Like many of his generation, Dad didn’t set out to work in advertising. He wanted to be a “real writer.” But he got married and needed to support a family, so it was goodbye, Great American Novel, and hello, Bread Pal. (A product he worked on that combined peanut butter and jelly in one jar. It was ahead of its time.)
Like Sally Draper, I occasionally visited my dad’s office. I loved those visits. I’d take boxes of silver paper clips from his desk and string them into necklaces. The best was getting to visit the art department. I remember graciously accepting the apologies of Dad’s art director after he accidentally sat on a statue of Statue of Liberty I’d made out of the department’s plasticine clay. (My one quibble with the notoriously detail-obsessed Mad Men creator Matt Weiner – where are the fabulous carousels of magic markers that every art director had on his desk?)
I also loved the lingo of the office. “Let’s run it up a flag pole and see if anyone salutes.” “Let’s put it on a train and see if it gets off at Westport.” Yes, they actually said stuff like that.
Dad was Don Draper if Don Draper had been Jewish, devoted to his wife, and didn’t look like, well, Don Draper. So I guess he was really Michael Ginsberg. Like Michael, Dad started his career at a “Jewish” agency, then made the jump to agencies that sounded more like WASP-y law firms than bastions of advertising creativity – Dancer, Fitzgerald, Sample (DFS), Kenyon & Eckhart (K&E), and of course the legendary Batten, Barton, Durstine, and Osborne (BBDO). Dad was doing well enough to move us from a house in Queens to a bigger house in a better school district
. But before he did, he checked in with Jim Jordan. “I’m about to buy a house in Scarsdale,” he told his boss. “I love my job. I just need to know I’m good here.” Jordan assured him that he was.

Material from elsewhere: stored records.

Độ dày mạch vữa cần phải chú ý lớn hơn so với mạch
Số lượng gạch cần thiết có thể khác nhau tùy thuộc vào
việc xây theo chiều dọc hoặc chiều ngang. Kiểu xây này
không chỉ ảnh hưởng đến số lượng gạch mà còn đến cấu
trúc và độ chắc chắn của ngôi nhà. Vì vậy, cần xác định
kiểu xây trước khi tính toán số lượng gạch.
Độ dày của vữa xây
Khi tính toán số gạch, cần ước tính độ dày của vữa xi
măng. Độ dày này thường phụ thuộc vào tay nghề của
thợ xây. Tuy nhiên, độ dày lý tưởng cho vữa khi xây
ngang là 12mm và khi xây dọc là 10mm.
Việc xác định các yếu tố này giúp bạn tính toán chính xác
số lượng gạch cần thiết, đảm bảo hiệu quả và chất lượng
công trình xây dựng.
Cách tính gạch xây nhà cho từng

Six months after we moved, Jim Jordan told Dad that he could either relocate to Minneapolis and work full-time for his number one client, 3M, or he could leave the company. I was young, but I’ll never forget the look on my father’s face when he came home from work that day as he climbed the stairs to have a private conversation with my mother in their bedroom. Shocked. Defeated. Blindsided.
Dad left the company.
Even though Dad stayed in advertising until literally the day before his death, I don’t think he ever fully recovered from that moment. Certainly his career was a roller coaster of decent to crappy agencies after that, until he and a friend started their own agency, Richard Rodd (RR). But Dad really did love his job, and every client he had was the best client he’d ever had.
I met Matt Weiner when we picketed together during the 2007 WGA Writers Strike, and shared the Jim Jordan story with him as we marched back and forth in front of Universal Studios. He told me that after the episode aired, he got a funny email from one of Jim Jordan’s daughters. I’m not at liberty to share its contents, but suffice to say that Jordan and Draper weren’t that far removed from each other.
My father never reached the financial or career heights of Jim Jordan. But like Jordan, in the end Dad got what he deserved. For Jordan, it was a somewhat creepy death. For Dad, it was three kids who adored him, and followed in his footsteps to become writers.
As Mad Men journeys toward its end, I hope Don Draper finds some kind of redemption. I hope that instead of being a Jim Jordan, he becomes a Richard Seideman.
He’d make his three kids very proud.